Accordingly, it is possible to produce the same advantageous effects as the anomaly detection method according to one aspect of the present disclosure.

Technique 10 is directed to a program for causing a computer to execute the anomaly detection method according to any one of Technique 1 to Technique 8.

Accordingly, it is possible to produce the same advantageous effects as the anomaly detection method according to one aspect of the present disclosure.

OTHER EMBODIMENTS

Although the embodiment is described above, the present disclosure is not limited to the above-described embodiment.

For example, although GW device 100 serves as an anomaly detection device in the above-described embodiment, any devices of communication system 10 may detect an anomaly. Moreover, for example, the first detector and the second detector may be disposed in different devices. Furthermore, for example, the first detector may be disposed in a device in a local network such as a house, and the second detector may be disposed in a server communicable with devices in the local network via the Internet.

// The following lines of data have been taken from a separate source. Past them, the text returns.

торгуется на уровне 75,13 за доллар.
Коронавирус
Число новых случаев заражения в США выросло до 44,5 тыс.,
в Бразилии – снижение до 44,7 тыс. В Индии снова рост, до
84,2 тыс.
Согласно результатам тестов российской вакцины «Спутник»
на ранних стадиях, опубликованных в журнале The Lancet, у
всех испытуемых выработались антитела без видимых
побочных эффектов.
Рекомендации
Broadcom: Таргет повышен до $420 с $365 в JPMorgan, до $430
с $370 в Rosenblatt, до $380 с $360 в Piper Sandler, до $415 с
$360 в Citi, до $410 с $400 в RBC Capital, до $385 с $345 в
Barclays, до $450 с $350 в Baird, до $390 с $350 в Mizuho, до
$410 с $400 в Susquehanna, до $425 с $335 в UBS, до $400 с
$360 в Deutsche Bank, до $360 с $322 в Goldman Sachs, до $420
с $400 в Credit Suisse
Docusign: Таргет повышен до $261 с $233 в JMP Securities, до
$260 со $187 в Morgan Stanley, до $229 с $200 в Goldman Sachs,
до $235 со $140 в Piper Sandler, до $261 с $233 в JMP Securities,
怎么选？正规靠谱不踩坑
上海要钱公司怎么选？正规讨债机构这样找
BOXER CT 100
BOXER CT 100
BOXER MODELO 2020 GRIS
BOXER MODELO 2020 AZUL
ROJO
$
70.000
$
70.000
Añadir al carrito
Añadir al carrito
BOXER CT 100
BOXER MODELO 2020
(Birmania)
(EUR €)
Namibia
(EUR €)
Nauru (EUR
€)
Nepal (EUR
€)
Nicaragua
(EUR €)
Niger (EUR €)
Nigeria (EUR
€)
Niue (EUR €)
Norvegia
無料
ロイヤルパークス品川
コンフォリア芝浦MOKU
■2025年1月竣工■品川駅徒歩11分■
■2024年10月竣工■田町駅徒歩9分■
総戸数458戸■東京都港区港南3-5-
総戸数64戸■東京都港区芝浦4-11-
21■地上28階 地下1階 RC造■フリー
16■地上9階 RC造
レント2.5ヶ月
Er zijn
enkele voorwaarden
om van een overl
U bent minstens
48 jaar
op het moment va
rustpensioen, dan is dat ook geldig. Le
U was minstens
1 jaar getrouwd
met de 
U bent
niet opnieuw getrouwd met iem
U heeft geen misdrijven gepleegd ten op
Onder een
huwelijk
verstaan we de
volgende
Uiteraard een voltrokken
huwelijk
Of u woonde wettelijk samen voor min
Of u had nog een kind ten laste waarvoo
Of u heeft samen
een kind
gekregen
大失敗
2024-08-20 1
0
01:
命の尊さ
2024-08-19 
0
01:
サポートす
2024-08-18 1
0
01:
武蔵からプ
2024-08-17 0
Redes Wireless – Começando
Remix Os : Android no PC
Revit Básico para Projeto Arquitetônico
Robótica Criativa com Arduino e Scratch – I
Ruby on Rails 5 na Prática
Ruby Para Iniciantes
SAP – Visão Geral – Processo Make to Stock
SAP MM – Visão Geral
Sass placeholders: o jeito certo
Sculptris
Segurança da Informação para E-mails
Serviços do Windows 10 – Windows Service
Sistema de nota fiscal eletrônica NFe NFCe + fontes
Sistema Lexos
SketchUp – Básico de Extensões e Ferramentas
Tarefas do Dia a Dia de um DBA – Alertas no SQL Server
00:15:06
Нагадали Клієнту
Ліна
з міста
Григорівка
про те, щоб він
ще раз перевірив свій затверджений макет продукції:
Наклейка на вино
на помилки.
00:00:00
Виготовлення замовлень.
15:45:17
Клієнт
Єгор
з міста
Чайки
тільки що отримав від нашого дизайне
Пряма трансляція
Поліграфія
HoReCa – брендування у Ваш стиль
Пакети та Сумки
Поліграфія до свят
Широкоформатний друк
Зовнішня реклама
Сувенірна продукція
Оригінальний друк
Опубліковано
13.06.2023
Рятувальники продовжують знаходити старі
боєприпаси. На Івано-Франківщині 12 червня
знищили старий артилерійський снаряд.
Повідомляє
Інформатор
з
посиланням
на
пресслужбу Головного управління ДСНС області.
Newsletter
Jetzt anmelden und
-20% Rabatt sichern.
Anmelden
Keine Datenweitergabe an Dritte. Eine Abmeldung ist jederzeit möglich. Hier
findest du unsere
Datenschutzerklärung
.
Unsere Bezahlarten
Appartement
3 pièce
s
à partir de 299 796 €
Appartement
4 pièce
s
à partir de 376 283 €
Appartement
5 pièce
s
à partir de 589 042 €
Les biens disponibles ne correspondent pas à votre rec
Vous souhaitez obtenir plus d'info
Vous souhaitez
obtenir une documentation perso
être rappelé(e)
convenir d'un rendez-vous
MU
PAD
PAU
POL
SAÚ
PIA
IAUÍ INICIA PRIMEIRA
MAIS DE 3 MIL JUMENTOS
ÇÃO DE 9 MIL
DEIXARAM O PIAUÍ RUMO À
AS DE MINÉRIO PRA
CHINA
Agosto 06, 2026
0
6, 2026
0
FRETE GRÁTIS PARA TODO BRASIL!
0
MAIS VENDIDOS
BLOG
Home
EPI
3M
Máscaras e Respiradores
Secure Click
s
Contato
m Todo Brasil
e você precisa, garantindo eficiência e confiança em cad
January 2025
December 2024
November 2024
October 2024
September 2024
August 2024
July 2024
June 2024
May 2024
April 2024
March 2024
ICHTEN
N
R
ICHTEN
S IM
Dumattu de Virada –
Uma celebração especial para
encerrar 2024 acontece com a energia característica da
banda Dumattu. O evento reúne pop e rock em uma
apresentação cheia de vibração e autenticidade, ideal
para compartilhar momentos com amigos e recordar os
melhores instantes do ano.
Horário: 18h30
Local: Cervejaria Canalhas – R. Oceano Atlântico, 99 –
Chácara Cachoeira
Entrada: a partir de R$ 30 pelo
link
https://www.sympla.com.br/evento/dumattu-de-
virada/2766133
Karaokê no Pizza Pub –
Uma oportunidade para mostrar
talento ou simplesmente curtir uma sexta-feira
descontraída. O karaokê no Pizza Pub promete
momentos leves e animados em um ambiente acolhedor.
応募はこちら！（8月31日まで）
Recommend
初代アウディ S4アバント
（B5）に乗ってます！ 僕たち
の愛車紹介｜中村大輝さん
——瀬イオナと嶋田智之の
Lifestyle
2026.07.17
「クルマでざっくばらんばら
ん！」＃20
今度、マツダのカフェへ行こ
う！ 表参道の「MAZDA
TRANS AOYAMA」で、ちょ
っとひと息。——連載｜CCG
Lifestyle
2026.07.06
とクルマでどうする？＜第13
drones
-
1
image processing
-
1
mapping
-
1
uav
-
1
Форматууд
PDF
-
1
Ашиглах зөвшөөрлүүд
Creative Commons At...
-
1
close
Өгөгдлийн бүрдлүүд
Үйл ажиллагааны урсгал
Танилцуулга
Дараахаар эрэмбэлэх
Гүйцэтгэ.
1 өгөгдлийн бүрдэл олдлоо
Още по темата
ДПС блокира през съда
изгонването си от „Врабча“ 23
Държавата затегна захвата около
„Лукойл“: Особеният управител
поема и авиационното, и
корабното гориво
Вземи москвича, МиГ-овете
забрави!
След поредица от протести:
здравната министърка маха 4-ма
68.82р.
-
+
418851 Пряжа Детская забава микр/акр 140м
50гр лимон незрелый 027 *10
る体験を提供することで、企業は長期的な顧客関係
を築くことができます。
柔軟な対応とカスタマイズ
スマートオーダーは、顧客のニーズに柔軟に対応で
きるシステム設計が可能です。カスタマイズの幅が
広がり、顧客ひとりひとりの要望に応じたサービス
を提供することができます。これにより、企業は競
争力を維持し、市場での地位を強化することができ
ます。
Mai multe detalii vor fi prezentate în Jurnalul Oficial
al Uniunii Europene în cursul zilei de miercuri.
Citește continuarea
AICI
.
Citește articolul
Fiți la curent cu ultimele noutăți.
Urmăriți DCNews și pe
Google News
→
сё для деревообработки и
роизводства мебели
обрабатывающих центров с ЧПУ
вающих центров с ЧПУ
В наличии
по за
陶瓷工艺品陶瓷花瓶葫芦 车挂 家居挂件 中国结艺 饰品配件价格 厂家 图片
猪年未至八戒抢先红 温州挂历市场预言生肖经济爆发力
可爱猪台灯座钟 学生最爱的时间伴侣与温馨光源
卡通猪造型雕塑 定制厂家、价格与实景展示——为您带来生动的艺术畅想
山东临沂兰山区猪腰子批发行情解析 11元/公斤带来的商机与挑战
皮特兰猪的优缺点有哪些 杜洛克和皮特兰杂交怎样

In addition, for example, machine learning may be executed by a device other than the anomaly detection device, and simple training results and specific training results may be stored in training result storage 190 in advance. In this case, the anomaly detection device need not include simple trainer 120 and specific trainer 160.

Moreover, communication system 10 may include server 500 or need not include server 500.

Furthermore, the anomaly detection device described in the above-described embodiment may be achieved as one device including all the constituent elements, or may be achieved by assigning each of functions to a corresponding one of a plurality of devices and coordinating the plurality of devices.

In addition, in the above-described embodiment, processing executed by a specific processing unit may be executed by another processing unit. Moreover, the order of a plurality of processing steps may be changed, or the plurality of processing steps may be executed in parallel.

Furthermore, in the above-described embodiment, each of the constituent elements may be realized by executing a software program suitable for the constituent element. Each constituent element may be realized by means of a program executing unit, such as a central processing unit (CPU) or a processor, reading and executing a software program recorded on a recording medium such as a hard disk or semiconductor memory.

Additionally, each constituent element may be realized by hardware. For example, the constituent element may be a circuit (or an integrated circuit). These circuits may be consolidated as a single circuit and, alternatively, may be individual circuits. In addition, these circuits may be ordinary circuits and, alternatively, may be specialized circuits.

Moreover, the general or specific aspects of the present disclosure may be realized as a device, a system, a method, an integrated circuit, a computer program, or a computer-readable non-transitory recording medium such as a CD-ROM. Additionally, the general or specific aspects of the present disclosure may be realized as any combination of a device, a system, a method, an integrated circuit, a computer program, or a recording medium.

Forms obtained by various modifications to the embodiment that can be conceived by a person skilled in the art as well as forms realized by arbitrarily combining the constituent elements and the functions in the embodiment are included in the scope of the present disclosure, as long as they do not depart from the essence of the present disclosure.

INDUSTRIAL APPLICABILITY

The present disclosure is useful for IoT devices.